To illustrate, Waters held up a picture of the Mona Lisa and ripped the corner off.
“That’s reasonable doubt,” he said. “You still know what this is.”
On Wednesday morning, the jury toured the Moselle dog kennels property and visited the outside of the main house, with Newman in tow, along with other Colleton County personnel and members of law enforcement, some of whom testified for the state earlier in the trial.
In addition to the judge and other court officials, Murdaugh’s defense attorneys Dick Harpootlian and Margaret Fox were also on scene, as was South Carolina Attorney General Alan Wilson.
A three-person media pool was allowed to go on the property as well: Wall Street Journal reporter Valerie Bauerlein, Post and Courier photographer Andrew Whitaker and Steven Gresham, a photojournalist for Court TV.
The reporters followed behind the jury, who were only visible for several minutes.

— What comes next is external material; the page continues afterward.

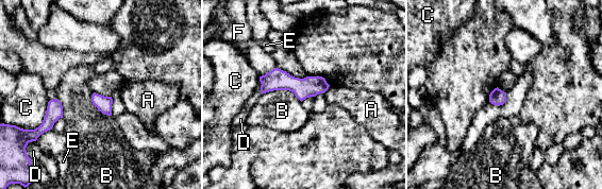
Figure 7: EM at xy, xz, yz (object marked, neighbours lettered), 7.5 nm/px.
{"act": "pass", "width_nm": 120, "each": {"A": "other", "B": "other", "C": "other", "D": "other", "E": "other", "F": "other"}, "runs_along": {"pic": 7, "px": [[262, 79], [297, 86], [325, 86]]}, "found": "no lettered piece goes on from it"}

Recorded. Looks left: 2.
{"act": "done", "edits": [], "rest": "unchecked"}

“We had a few seconds to view them as they walked the narrow path between the kennels and the shed. One juror was standing in the feed room door, glancing up at the doorway that has been the subject of so much wrenching testimony,” Bauerlein wrote.
“The grass on the property is tall and the shrubs outside the caretaker’s cabin are bushy and overgrown. The black mailbox at the entrance to the kennels is covered in pollen and spiderwebs. There is a ‘no trespassing’ sign tied to a post at the top of the mailbox,” Bauerlein added.